**** Material supplied
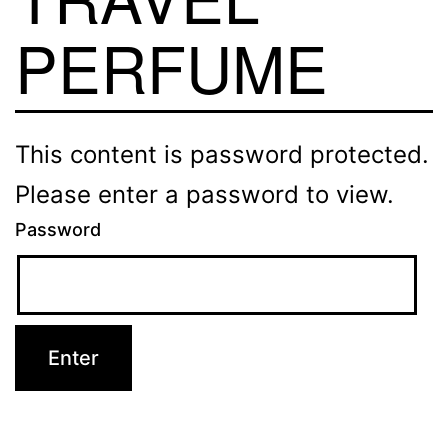
PERFUME
This content is password protected.
Please enter a password to view.
Password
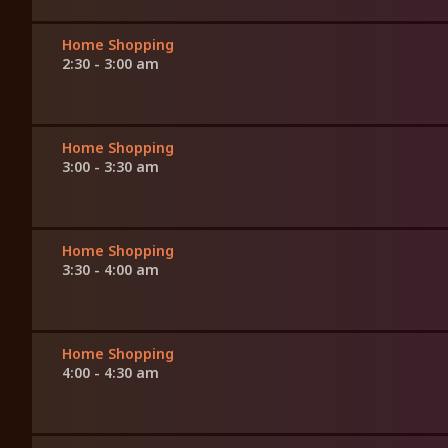
Home Shopping
2:30 - 3:00 am
Home Shopping
3:00 - 3:30 am
Home Shopping
3:30 - 4:00 am
Home Shopping
4:00 - 4:30 am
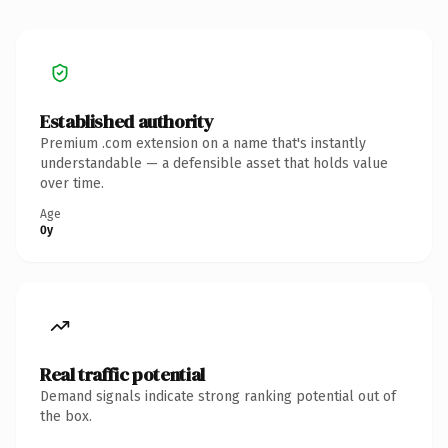
Established authority
Premium .com extension on a name that's instantly
understandable — a defensible asset that holds value
over time.
Age
0y
Real traffic potential
Demand signals indicate strong ranking potential out of
the box.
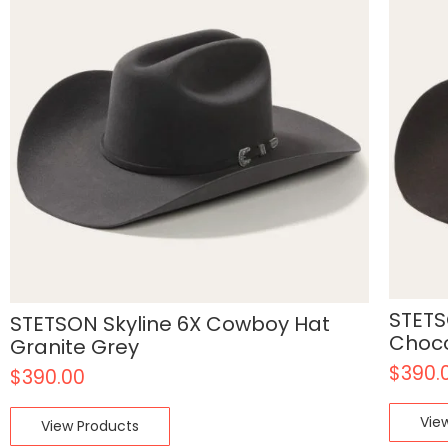
STETS
STETSON Skyline 6X Cowboy Hat
Choc
Granite Grey
$
390.
$
390.00
Vie
View Products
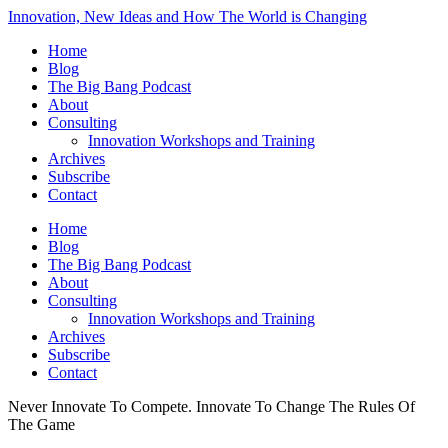
Innovation, New Ideas and How The World is Changing
Home
Blog
The Big Bang Podcast
About
Consulting
Innovation Workshops and Training
Archives
Subscribe
Contact
Home
Blog
The Big Bang Podcast
About
Consulting
Innovation Workshops and Training
Archives
Subscribe
Contact
Never Innovate To Compete. Innovate To Change The Rules Of
The Game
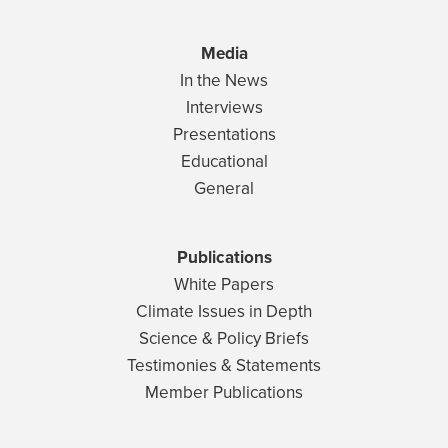
Media
In the News
Interviews
Presentations
Educational
General
Publications
White Papers
Climate Issues in Depth
Science & Policy Briefs
Testimonies & Statements
Member Publications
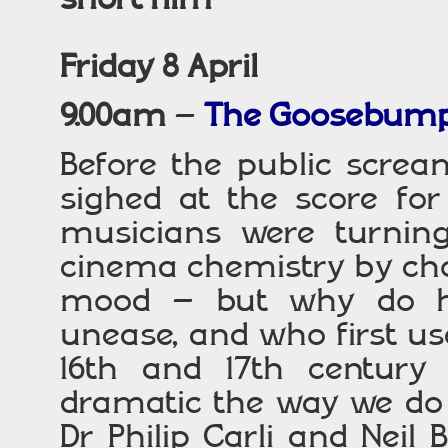
Friday 8 April
9.00am
–
The Goosebump
Before the public screa
sighed at the score fo
musicians were turning 
cinema chemistry by cho
mood – but why do hi
unease, and who first u
16th and 17th century 
dramatic the way we do
Dr Philip Carli and Neil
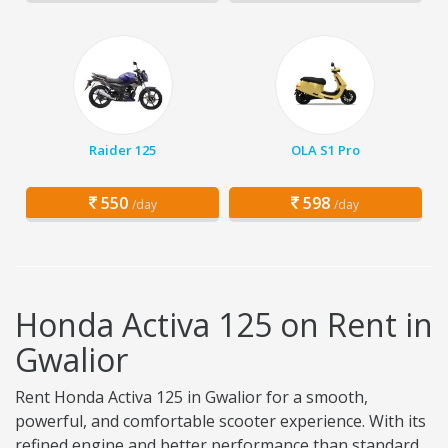
Raider 125
OLA S1 Pro
550
598
/day
/day
Honda Activa 125 on Rent in
Gwalior
Rent Honda Activa 125 in Gwalior for a smooth,
powerful, and comfortable scooter experience. With its
refined engine and better performance than standard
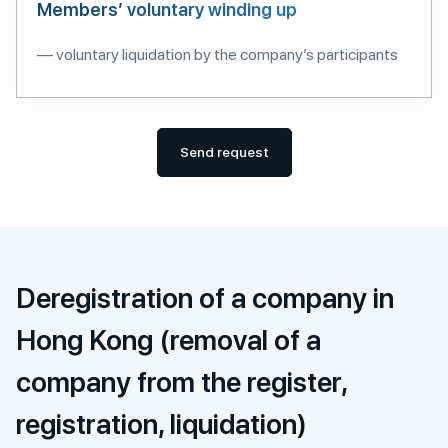
Members’ voluntary winding up
— voluntary liquidation by the company’s participants
Send request
Deregistration of a company in
Hong Kong (removal of a
company from the register,
registration, liquidation)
********
_Goal of the exercise_
Rewrite the text of all the items above with every "Home Shopping" changed to "Teleshopping" and nothing else altered. Leave out the pictures.

_Answer space_
PERFUME
This content is password protected.
Please enter a password to view.
Password
Teleshopping
2:30 - 3:00 am
Teleshopping
3:00 - 3:30 am
Teleshopping
3:30 - 4:00 am
Teleshopping
4:00 - 4:30 am
Established authority
Premium .com extension on a name that's instantly
understandable — a defensible asset that holds value
over time.
Age
0y
Real traffic potential
Demand signals indicate strong ranking potential out of
the box.
STETS
STETSON Skyline 6X Cowboy Hat
Choc
Granite Grey
$
390.
$
390.00
Vie
View Products
Innovation, New Ideas and How The World is Changing
Home
Blog
The Big Bang Podcast
About
Consulting
Innovation Workshops and Training
Archives
Subscribe
Contact
Home
Blog
The Big Bang Podcast
About
Consulting
Innovation Workshops and Training
Archives
Subscribe
Contact
Never Innovate To Compete. Innovate To Change The Rules Of
The Game
Media
In the News
Interviews
Presentations
Educational
General
Publications
White Papers
Climate Issues in Depth
Science & Policy Briefs
Testimonies & Statements
Member Publications
Friday 8 April
9.00am
–
The Goosebump
Before the public screa
sighed at the score fo
musicians were turning 
cinema chemistry by cho
mood – but why do hi
unease, and who first u
16th and 17th century 
dramatic the way we do
Dr Philip Carli and Neil
Raider 125
OLA S1 Pro
550
598
/day
/day
Honda Activa 125 on Rent in
Gwalior
Rent Honda Activa 125 in Gwalior for a smooth,
powerful, and comfortable scooter experience. With its
refined engine and better performance than standard
Members’ voluntary winding up
— voluntary liquidation by the company’s participants
Send request
Deregistration of a company in
Hong Kong (removal of a
company from the register,
registration, liquidation)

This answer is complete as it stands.